Because we see the final_answer tool here, we don't pass this back into our agent, and instead, this tells us to stop execution and pass the args output onto our downstream process or user directly:

python

out.tool_calls[0]["args"]

python

{'answer': '10 + 10 equals 20.', 'tools_used': ['functions.add']}

Building a Custom Agent Execution Loop

We've worked through each step of our agent code, but it doesn't run without us running every step.
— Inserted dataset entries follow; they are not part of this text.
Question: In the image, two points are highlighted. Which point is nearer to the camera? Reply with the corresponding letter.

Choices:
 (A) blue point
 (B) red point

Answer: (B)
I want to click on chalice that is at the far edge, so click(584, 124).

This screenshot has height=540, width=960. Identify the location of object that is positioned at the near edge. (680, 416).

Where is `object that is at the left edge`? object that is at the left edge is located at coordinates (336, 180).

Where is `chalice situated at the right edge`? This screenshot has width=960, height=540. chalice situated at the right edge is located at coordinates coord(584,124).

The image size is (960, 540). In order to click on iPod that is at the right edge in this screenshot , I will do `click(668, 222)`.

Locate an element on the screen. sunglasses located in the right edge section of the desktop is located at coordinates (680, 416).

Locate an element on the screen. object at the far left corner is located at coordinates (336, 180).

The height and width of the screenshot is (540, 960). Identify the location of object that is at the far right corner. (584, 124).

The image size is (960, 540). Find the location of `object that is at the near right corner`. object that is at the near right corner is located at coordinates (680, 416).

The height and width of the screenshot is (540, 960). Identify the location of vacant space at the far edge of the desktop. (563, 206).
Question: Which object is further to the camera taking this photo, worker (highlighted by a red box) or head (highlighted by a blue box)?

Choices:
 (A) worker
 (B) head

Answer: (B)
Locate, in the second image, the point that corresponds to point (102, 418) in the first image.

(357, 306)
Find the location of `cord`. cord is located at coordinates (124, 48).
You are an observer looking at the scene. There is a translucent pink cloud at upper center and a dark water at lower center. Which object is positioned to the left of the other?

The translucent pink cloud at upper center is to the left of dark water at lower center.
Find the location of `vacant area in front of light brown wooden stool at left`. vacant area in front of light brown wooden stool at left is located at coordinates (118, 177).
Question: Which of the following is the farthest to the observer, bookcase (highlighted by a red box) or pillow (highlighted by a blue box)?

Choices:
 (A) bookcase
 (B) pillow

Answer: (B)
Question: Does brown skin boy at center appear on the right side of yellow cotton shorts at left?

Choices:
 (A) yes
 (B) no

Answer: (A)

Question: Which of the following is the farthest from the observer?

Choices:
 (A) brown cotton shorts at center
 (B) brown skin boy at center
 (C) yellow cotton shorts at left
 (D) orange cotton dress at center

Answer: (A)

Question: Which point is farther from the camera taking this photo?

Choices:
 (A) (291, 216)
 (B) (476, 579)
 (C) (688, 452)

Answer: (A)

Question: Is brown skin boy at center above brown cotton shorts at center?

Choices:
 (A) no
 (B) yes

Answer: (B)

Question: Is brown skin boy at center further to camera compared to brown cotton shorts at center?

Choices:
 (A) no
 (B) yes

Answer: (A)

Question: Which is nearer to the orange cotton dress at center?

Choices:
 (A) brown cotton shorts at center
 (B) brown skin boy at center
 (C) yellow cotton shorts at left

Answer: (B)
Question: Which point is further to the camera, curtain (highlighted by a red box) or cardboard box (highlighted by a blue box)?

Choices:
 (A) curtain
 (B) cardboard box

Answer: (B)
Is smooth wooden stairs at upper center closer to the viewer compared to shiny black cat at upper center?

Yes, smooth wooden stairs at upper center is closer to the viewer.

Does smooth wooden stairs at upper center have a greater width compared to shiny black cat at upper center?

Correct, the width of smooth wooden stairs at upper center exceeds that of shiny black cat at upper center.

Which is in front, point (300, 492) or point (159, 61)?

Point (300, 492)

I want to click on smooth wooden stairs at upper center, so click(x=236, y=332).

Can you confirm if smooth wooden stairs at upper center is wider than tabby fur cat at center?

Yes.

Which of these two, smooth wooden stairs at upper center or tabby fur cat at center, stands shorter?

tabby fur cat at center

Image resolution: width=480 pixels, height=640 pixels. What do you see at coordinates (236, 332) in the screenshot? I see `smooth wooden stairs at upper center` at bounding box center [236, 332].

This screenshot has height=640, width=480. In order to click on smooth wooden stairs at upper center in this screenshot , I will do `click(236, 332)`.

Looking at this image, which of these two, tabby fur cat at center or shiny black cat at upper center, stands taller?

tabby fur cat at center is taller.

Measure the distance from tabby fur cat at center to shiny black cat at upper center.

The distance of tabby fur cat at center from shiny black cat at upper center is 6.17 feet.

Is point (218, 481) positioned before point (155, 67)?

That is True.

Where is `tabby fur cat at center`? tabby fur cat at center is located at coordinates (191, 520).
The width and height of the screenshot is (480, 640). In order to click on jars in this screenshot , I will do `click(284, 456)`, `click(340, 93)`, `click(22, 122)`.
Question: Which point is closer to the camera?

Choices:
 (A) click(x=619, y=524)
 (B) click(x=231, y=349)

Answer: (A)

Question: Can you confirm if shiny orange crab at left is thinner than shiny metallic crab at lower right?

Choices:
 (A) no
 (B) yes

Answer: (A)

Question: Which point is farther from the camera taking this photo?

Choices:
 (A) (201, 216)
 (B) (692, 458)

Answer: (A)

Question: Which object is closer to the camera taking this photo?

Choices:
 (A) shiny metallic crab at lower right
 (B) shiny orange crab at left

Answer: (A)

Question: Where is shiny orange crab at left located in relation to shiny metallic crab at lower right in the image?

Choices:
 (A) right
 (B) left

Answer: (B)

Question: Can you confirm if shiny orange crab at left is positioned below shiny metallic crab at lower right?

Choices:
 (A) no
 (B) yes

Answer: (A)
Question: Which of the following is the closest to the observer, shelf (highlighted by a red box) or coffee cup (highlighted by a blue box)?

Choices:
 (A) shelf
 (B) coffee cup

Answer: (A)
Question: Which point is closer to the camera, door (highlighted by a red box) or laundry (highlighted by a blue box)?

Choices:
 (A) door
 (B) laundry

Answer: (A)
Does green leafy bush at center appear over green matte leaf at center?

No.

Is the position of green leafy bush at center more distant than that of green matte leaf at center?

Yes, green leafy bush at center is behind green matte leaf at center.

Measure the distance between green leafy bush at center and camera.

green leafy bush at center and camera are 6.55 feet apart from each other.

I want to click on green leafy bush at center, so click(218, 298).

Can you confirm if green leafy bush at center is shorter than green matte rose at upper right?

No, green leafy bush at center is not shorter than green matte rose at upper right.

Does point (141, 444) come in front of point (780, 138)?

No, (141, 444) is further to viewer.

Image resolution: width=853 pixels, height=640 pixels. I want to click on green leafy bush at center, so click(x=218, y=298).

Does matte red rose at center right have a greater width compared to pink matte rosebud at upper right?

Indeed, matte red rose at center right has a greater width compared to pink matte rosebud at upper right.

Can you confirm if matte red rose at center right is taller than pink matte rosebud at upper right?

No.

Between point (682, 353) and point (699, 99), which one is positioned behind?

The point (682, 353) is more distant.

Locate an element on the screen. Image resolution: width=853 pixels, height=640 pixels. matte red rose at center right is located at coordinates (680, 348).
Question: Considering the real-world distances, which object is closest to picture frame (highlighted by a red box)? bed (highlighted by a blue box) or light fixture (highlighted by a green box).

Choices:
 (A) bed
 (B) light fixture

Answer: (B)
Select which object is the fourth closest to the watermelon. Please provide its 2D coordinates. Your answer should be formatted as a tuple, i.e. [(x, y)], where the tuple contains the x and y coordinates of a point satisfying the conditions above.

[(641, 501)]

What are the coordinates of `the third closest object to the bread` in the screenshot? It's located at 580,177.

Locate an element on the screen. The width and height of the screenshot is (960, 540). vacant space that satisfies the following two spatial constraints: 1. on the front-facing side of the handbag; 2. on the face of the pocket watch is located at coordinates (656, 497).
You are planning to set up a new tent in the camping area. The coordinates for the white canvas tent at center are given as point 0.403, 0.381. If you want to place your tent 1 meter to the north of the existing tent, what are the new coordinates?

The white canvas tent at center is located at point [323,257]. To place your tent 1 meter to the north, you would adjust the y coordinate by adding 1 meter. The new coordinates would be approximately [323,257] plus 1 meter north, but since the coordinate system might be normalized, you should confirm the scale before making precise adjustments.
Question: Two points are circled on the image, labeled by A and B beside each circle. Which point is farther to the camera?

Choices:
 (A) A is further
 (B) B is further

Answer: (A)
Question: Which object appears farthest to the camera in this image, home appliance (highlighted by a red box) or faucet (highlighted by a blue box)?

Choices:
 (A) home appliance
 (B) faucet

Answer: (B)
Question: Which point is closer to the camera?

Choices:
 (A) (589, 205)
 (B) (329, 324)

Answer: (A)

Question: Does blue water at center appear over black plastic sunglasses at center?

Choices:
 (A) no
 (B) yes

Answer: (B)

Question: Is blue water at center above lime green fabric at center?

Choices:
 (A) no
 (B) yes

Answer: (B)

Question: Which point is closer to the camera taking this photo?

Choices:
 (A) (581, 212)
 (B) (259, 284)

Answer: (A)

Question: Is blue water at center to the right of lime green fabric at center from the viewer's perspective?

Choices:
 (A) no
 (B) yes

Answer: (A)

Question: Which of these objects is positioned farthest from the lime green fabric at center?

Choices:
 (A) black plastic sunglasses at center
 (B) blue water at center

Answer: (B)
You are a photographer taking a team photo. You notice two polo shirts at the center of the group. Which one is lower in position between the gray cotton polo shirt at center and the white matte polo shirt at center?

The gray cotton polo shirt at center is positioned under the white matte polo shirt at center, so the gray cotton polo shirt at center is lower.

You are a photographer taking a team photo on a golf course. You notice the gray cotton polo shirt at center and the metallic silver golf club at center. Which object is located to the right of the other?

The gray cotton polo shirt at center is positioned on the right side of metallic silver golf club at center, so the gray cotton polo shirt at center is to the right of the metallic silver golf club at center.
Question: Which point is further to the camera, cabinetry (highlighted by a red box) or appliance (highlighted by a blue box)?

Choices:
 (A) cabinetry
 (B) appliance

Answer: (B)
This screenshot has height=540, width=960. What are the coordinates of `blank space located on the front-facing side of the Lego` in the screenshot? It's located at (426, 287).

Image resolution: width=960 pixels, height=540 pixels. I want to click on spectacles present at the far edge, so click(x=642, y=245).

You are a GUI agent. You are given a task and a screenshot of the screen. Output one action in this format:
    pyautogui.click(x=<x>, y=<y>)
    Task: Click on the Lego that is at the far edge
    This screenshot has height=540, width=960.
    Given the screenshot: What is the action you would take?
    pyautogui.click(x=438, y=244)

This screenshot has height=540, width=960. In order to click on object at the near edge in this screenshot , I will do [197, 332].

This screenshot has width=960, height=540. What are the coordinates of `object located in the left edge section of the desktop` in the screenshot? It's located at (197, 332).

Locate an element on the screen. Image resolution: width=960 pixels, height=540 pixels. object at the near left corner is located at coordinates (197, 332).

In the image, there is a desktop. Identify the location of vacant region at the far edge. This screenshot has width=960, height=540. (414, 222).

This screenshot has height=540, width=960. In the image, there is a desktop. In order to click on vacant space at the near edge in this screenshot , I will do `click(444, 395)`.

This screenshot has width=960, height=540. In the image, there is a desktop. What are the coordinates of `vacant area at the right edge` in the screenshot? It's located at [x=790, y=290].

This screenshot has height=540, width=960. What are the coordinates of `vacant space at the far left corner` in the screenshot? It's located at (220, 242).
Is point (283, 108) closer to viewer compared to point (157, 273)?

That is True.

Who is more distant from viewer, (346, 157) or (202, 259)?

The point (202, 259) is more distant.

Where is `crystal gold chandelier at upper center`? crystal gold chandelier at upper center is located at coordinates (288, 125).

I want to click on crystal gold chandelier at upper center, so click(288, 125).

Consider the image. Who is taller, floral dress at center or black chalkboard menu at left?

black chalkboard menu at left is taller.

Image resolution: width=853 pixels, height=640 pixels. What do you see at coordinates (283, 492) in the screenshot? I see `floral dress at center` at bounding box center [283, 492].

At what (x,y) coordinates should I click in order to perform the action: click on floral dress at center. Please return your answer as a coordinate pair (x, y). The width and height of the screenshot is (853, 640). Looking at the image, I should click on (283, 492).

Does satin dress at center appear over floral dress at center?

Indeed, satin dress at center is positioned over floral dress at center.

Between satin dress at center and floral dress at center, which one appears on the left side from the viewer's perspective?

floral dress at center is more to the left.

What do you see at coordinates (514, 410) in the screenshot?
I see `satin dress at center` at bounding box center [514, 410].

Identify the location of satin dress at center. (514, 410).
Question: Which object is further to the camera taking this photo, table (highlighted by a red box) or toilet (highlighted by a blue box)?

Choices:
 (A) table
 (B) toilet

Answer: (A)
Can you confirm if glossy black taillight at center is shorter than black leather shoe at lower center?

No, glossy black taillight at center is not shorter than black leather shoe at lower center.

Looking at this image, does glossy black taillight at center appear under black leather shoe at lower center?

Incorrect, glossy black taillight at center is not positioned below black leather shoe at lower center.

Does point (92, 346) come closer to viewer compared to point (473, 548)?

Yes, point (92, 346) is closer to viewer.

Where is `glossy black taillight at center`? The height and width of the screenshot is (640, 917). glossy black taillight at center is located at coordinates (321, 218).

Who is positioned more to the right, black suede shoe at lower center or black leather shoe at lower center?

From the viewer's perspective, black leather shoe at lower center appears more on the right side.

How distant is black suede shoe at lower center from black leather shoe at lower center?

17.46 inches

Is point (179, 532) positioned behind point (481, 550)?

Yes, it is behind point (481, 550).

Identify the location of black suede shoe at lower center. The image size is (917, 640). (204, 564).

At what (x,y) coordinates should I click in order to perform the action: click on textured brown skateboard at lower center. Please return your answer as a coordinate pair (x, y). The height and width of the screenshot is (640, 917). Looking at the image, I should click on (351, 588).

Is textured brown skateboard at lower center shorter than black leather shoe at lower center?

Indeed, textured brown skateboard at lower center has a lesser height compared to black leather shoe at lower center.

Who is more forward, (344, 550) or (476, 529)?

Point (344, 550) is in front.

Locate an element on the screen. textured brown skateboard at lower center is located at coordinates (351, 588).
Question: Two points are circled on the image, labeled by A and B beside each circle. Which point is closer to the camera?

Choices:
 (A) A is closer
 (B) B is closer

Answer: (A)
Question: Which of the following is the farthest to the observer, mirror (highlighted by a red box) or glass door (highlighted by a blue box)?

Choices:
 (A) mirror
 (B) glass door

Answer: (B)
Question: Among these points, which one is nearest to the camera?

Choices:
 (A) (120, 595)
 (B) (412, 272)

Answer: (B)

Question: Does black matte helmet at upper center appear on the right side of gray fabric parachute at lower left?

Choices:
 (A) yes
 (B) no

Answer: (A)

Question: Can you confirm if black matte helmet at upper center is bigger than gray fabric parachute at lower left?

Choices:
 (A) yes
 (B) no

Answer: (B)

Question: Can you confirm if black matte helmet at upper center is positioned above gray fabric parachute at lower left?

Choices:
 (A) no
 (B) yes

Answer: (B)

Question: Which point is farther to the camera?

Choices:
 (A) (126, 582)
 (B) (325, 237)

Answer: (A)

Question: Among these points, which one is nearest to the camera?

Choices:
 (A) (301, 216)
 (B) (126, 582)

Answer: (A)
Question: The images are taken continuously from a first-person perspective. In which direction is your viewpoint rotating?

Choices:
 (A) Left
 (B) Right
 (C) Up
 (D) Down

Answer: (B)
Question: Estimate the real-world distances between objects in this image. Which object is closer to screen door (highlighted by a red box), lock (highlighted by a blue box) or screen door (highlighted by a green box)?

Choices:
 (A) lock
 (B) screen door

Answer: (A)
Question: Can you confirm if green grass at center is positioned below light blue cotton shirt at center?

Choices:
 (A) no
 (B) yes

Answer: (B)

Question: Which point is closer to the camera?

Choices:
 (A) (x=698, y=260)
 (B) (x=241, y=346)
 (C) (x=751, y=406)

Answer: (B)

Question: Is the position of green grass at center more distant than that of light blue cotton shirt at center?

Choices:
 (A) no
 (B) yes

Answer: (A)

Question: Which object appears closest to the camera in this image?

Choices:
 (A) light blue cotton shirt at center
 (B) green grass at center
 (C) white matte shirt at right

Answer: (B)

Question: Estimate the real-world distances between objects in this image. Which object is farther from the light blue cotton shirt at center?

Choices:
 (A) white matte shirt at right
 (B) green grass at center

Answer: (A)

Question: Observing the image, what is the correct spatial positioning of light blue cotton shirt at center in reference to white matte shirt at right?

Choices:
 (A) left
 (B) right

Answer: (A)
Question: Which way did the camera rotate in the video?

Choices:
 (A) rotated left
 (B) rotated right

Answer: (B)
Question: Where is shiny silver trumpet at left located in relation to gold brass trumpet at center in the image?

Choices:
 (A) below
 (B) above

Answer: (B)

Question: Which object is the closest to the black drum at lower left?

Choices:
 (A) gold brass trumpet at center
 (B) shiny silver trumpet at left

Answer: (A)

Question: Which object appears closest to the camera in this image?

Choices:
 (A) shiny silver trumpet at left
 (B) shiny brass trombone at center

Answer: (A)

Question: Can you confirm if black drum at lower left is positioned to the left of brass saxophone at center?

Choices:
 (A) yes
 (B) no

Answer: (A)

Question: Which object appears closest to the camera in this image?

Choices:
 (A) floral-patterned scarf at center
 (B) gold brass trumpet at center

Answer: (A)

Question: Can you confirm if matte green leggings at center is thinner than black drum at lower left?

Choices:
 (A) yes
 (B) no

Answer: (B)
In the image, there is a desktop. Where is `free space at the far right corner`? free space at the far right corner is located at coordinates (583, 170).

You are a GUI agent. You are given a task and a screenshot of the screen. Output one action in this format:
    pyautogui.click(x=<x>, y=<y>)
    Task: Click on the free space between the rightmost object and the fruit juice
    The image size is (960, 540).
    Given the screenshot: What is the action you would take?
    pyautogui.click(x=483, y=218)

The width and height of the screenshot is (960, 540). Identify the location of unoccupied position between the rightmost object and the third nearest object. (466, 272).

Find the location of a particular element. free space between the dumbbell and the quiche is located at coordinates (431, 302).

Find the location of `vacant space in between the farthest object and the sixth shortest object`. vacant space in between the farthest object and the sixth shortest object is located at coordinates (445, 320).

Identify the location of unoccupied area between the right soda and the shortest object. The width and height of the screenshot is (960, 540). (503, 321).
We must write a class to handle all the logic we just worked through.

python

from langchain_core.messages import BaseMessage, HumanMessage, AIMessage


class CustomAgentExecutor:
    chat_history: list[BaseMessage]

    def __init__(self, max_iterations: int = 3):
        self.chat_history = []
        self.max_iterations = max_iterations
        self.agent: RunnableSerializable = (
            {
                "input": lambda x: x["input"],
                "chat_history": lambda x: x["chat_history"],
                "agent_scratchpad": lambda x: x.get("agent_scratchpad", [])
            }
            | prompt
            | llm.bind_tools(tools, tool_choice="any")  # we're forcing tool use again
        )

    def invoke(self, input: str) -> dict:
        # invoke the agent but we do this iteratively in a loop until
        # reaching a final answer
        count = 0
        agent_scratchpad = []
        while count < self.max_iterations:
            # invoke a step for the agent to generate a tool call
            tool_call = self.agent.invoke({
                "input": input,
                "chat_history": self.chat_history,
                "agent_scratchpad": agent_scratchpad
            })
            # add initial tool call to scratchpad
            agent_scratchpad.append(tool_call)
            # otherwise we execute the tool and add it's output to the agent scratchpad
            tool_name = tool_call.tool_calls[0]["name"]
            tool_args = tool_call.tool_calls[0]["args"]
            tool_call_id = tool_call.tool_calls[0]["id"]
            tool_out = name2tool[tool_name](**tool_args)
            # add the tool output to the agent scratchpad
            tool_exec = ToolMessage(
                content=f"{tool_out}",
                tool_call_id=tool_call_id
            )
            agent_scratchpad.append(tool_exec)
            # add a print so we can see intermediate steps
            print(f"{count}: {tool_name}({tool_args})")
            count += 1
            # if the tool call is the final answer tool, we stop
            if tool_name == "final_answer":
                break
        # add the final output to the chat history
        final_answer = tool_out["answer"]
        self.chat_history.extend([
            HumanMessage(content=input),
            AIMessage(content=final_answer)
        ])
        # return the final answer in dict form
        return json.dumps(tool_out)

Now initialize the agent executor:

python

agent_executor = CustomAgentExecutor()

And test the invoke method:

python

agent_executor.invoke(input="What is 10 + 10")

text

0: The add tool returned 20
1: final_answer({'answer': '10 + 10 equals 20.', 'tools_used': ['functions.add']})

{'answer': '10 + 10 equals 20.', 'tools_used': ['functions.add']}

We then get our answer and the tools that were used — all through our custom agent executor.